(Data records)
——

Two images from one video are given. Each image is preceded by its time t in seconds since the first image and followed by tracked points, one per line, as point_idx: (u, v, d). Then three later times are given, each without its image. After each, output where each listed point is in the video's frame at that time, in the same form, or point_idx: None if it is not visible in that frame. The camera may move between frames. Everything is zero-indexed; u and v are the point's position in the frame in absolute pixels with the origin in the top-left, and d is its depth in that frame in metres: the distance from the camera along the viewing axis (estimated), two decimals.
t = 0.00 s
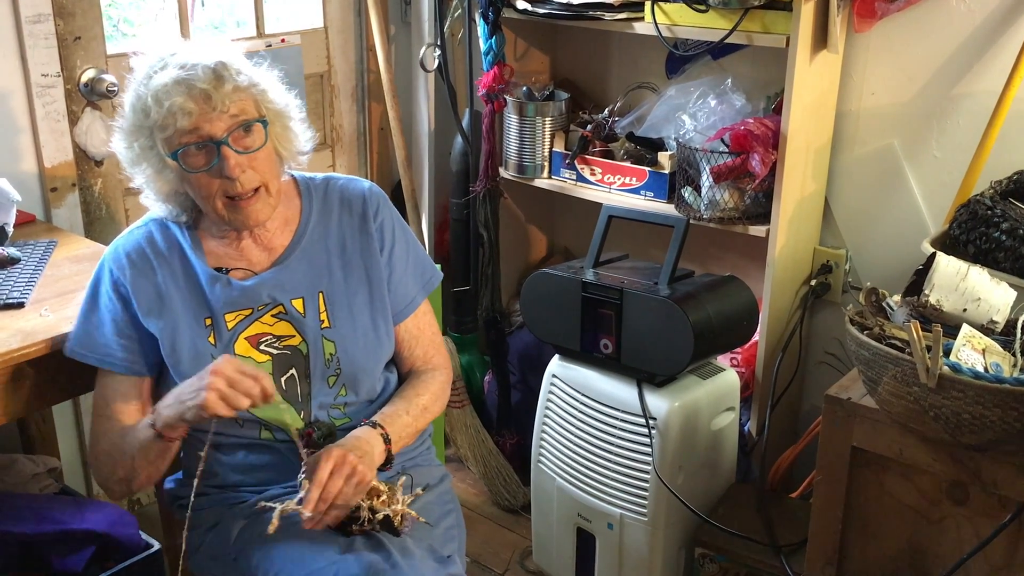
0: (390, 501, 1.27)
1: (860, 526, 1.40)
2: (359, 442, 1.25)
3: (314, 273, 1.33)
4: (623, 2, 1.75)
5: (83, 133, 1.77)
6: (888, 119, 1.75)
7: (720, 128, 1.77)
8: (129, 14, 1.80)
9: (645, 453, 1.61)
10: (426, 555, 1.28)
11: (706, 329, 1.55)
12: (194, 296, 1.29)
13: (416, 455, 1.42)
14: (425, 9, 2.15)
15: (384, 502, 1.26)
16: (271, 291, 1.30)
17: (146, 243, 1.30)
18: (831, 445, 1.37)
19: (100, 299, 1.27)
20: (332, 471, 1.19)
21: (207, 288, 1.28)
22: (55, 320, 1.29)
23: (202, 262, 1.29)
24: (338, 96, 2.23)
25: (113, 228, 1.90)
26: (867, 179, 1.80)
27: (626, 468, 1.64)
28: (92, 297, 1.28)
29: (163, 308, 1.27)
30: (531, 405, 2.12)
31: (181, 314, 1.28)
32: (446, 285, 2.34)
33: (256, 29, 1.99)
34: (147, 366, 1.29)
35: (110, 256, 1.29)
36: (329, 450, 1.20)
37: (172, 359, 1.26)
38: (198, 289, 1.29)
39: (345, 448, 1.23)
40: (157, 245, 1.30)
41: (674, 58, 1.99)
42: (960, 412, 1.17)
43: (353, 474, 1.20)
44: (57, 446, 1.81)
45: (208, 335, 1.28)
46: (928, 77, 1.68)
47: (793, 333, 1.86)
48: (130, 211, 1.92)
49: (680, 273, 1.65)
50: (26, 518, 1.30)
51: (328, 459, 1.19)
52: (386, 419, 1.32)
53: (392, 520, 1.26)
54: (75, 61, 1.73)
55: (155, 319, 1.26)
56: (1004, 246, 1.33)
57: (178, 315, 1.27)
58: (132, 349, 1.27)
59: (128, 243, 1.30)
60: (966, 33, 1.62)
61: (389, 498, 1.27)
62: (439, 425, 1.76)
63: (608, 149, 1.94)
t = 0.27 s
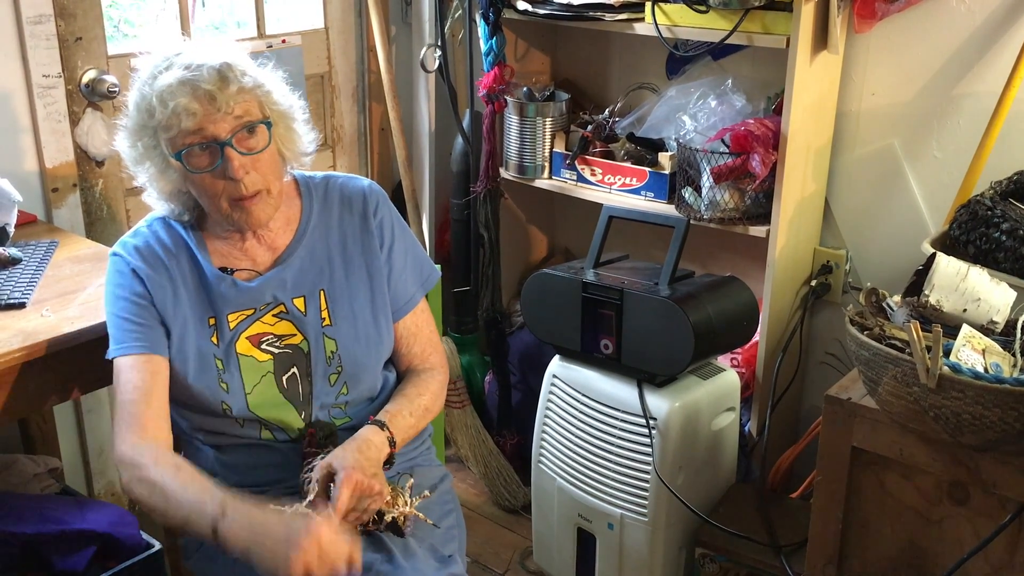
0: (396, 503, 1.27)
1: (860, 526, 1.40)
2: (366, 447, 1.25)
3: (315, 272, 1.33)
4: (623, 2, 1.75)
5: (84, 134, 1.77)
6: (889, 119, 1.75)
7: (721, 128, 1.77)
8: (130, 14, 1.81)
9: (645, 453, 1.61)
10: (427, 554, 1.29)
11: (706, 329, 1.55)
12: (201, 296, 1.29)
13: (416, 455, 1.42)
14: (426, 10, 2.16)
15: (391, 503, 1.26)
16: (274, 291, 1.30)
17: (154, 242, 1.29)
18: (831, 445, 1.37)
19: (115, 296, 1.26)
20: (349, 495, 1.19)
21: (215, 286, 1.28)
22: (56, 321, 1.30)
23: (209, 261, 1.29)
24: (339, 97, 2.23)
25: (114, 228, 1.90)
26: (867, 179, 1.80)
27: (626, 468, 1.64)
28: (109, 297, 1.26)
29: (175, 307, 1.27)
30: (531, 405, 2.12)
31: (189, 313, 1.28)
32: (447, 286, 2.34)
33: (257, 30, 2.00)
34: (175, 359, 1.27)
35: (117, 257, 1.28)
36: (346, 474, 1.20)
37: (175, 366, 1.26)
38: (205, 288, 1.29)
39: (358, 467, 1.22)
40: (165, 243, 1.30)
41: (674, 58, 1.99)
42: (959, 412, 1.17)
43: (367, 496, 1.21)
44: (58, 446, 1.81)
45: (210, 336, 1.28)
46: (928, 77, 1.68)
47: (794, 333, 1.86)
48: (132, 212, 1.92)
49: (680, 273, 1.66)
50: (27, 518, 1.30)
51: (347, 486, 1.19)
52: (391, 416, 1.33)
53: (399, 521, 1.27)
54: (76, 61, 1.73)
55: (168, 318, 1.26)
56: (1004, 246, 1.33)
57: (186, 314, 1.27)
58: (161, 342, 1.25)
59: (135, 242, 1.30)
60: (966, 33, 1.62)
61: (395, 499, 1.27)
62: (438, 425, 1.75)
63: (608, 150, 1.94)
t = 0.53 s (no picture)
0: (396, 507, 1.27)
1: (860, 526, 1.41)
2: (363, 452, 1.25)
3: (311, 268, 1.34)
4: (624, 3, 1.75)
5: (85, 134, 1.77)
6: (888, 119, 1.75)
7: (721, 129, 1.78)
8: (131, 15, 1.81)
9: (646, 454, 1.61)
10: (427, 553, 1.29)
11: (706, 329, 1.55)
12: (196, 301, 1.29)
13: (417, 455, 1.43)
14: (426, 11, 2.16)
15: (390, 507, 1.27)
16: (271, 290, 1.31)
17: (149, 247, 1.29)
18: (830, 446, 1.37)
19: (103, 300, 1.26)
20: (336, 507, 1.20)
21: (210, 291, 1.28)
22: (57, 321, 1.30)
23: (204, 265, 1.29)
24: (340, 97, 2.24)
25: (114, 228, 1.90)
26: (867, 179, 1.80)
27: (626, 469, 1.64)
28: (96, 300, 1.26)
29: (168, 312, 1.26)
30: (531, 406, 2.12)
31: (185, 318, 1.28)
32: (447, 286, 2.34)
33: (258, 30, 2.00)
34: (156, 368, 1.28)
35: (111, 260, 1.28)
36: (335, 486, 1.20)
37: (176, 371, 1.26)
38: (200, 293, 1.29)
39: (350, 477, 1.22)
40: (160, 249, 1.30)
41: (674, 59, 1.99)
42: (959, 412, 1.17)
43: (358, 506, 1.21)
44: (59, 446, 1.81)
45: (209, 339, 1.28)
46: (928, 77, 1.68)
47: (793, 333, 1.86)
48: (132, 212, 1.93)
49: (681, 273, 1.66)
50: (28, 518, 1.31)
51: (334, 499, 1.19)
52: (389, 416, 1.33)
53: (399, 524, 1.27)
54: (77, 62, 1.73)
55: (160, 323, 1.25)
56: (1003, 246, 1.33)
57: (182, 320, 1.27)
58: (143, 352, 1.26)
59: (130, 247, 1.29)
60: (966, 33, 1.62)
61: (395, 503, 1.28)
62: (439, 421, 1.74)
63: (608, 150, 1.94)
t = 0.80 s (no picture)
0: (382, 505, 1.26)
1: (861, 527, 1.40)
2: (345, 448, 1.25)
3: (308, 271, 1.33)
4: (625, 3, 1.75)
5: (86, 134, 1.77)
6: (889, 119, 1.75)
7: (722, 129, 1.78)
8: (132, 14, 1.81)
9: (647, 454, 1.61)
10: (426, 554, 1.29)
11: (707, 328, 1.55)
12: (187, 299, 1.29)
13: (416, 455, 1.42)
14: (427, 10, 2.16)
15: (376, 506, 1.25)
16: (265, 292, 1.30)
17: (142, 246, 1.30)
18: (832, 447, 1.37)
19: (91, 298, 1.28)
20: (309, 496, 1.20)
21: (201, 290, 1.28)
22: (57, 320, 1.30)
23: (197, 265, 1.29)
24: (340, 96, 2.23)
25: (115, 227, 1.90)
26: (867, 180, 1.80)
27: (626, 468, 1.64)
28: (83, 295, 1.28)
29: (155, 310, 1.27)
30: (532, 405, 2.12)
31: (175, 315, 1.28)
32: (448, 286, 2.34)
33: (258, 30, 2.00)
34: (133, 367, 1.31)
35: (104, 256, 1.30)
36: (307, 474, 1.20)
37: (169, 366, 1.27)
38: (191, 292, 1.29)
39: (327, 468, 1.22)
40: (153, 248, 1.30)
41: (675, 58, 1.99)
42: (960, 412, 1.17)
43: (333, 496, 1.20)
44: (60, 445, 1.81)
45: (203, 338, 1.28)
46: (929, 77, 1.68)
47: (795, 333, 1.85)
48: (133, 211, 1.93)
49: (682, 273, 1.66)
50: (29, 517, 1.30)
51: (305, 488, 1.19)
52: (378, 421, 1.32)
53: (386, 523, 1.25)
54: (78, 61, 1.73)
55: (147, 321, 1.26)
56: (1005, 246, 1.33)
57: (171, 318, 1.28)
58: (119, 351, 1.29)
59: (124, 245, 1.30)
60: (968, 33, 1.62)
61: (381, 501, 1.26)
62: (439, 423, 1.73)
63: (610, 149, 1.94)
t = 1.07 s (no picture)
0: (394, 501, 1.28)
1: (862, 527, 1.40)
2: (362, 443, 1.24)
3: (318, 271, 1.33)
4: (625, 3, 1.75)
5: (85, 134, 1.77)
6: (891, 119, 1.75)
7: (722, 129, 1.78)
8: (132, 14, 1.81)
9: (648, 454, 1.61)
10: (428, 553, 1.29)
11: (708, 328, 1.55)
12: (199, 299, 1.29)
13: (418, 455, 1.42)
14: (427, 10, 2.16)
15: (388, 501, 1.27)
16: (275, 290, 1.30)
17: (153, 244, 1.29)
18: (832, 447, 1.37)
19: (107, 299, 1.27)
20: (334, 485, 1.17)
21: (213, 289, 1.28)
22: (58, 320, 1.30)
23: (208, 263, 1.29)
24: (340, 96, 2.23)
25: (115, 228, 1.90)
26: (868, 179, 1.80)
27: (627, 468, 1.64)
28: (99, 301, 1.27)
29: (170, 310, 1.26)
30: (532, 405, 2.12)
31: (189, 315, 1.27)
32: (448, 286, 2.34)
33: (259, 30, 2.00)
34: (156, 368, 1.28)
35: (115, 258, 1.28)
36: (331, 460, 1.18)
37: (180, 367, 1.27)
38: (204, 291, 1.29)
39: (347, 457, 1.20)
40: (164, 246, 1.29)
41: (676, 58, 1.99)
42: (961, 412, 1.17)
43: (356, 488, 1.19)
44: (59, 445, 1.81)
45: (213, 337, 1.28)
46: (929, 77, 1.68)
47: (795, 333, 1.85)
48: (133, 211, 1.93)
49: (682, 273, 1.66)
50: (29, 517, 1.30)
51: (331, 472, 1.17)
52: (390, 417, 1.32)
53: (397, 520, 1.27)
54: (78, 61, 1.73)
55: (163, 320, 1.26)
56: (1005, 246, 1.33)
57: (185, 317, 1.27)
58: (142, 352, 1.26)
59: (134, 244, 1.29)
60: (968, 33, 1.62)
61: (393, 498, 1.28)
62: (439, 424, 1.74)
63: (610, 149, 1.94)
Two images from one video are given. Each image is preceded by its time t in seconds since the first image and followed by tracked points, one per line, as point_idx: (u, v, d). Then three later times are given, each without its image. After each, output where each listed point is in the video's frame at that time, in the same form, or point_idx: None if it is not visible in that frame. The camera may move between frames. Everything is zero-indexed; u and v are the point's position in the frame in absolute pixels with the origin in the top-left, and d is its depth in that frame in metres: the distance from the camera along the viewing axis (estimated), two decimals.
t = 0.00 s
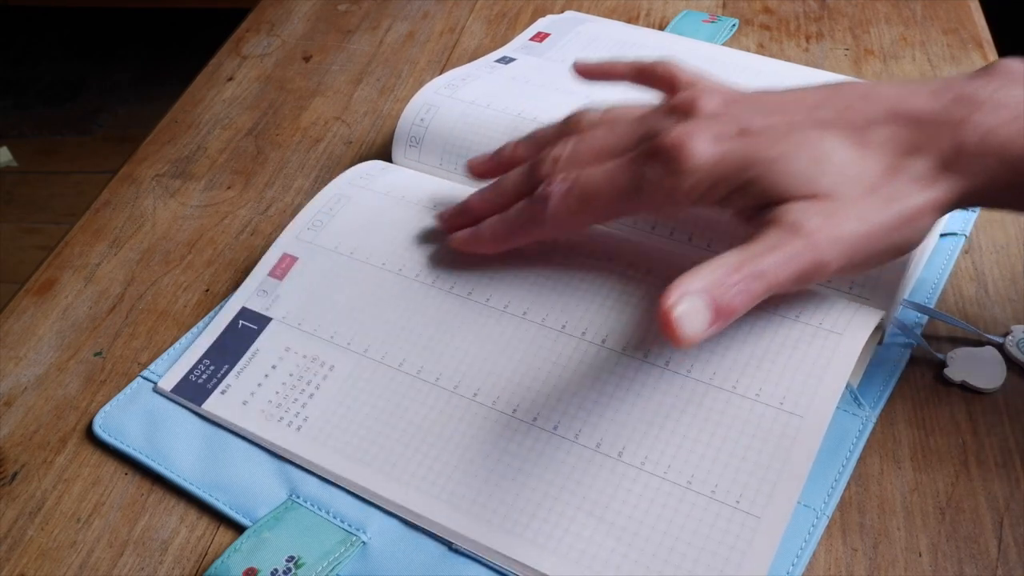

——

Work instructions —
Copy exactly, and only, the lines from the first entry through the line holding "24: (338, 96, 2.23)", both ends included, leaving out every picture.

Task answer —
Two images from one video are given. Each image is preceded by its time t in seconds since the first image and followed by tracked points, one per line, as point_idx: (u, v, d). Then three later times are given, each without its image. After each, output where each listed point is in the video's frame at that time, in the same form, or point_idx: None if it is not visible in that frame. The camera may move between frames. Everything is zero-indexed; u and v are the point's position in the frame in absolute pixels with the origin in the top-left, and d is its depth in that frame in metres: the distance from the camera along the viewing axis (estimated), two decimals.
t = 0.00 s
0: (390, 501, 1.27)
1: (860, 526, 1.40)
2: (359, 442, 1.25)
3: (314, 273, 1.33)
4: (623, 2, 1.75)
5: (83, 133, 1.77)
6: (888, 119, 1.75)
7: (720, 128, 1.77)
8: (129, 14, 1.80)
9: (645, 453, 1.61)
10: (426, 555, 1.28)
11: (706, 329, 1.55)
12: (194, 296, 1.29)
13: (416, 455, 1.42)
14: (425, 9, 2.15)
15: (384, 502, 1.26)
16: (271, 291, 1.30)
17: (146, 243, 1.30)
18: (831, 445, 1.37)
19: (100, 299, 1.27)
20: (332, 471, 1.19)
21: (207, 288, 1.28)
22: (55, 320, 1.29)
23: (202, 262, 1.29)
24: (338, 96, 2.23)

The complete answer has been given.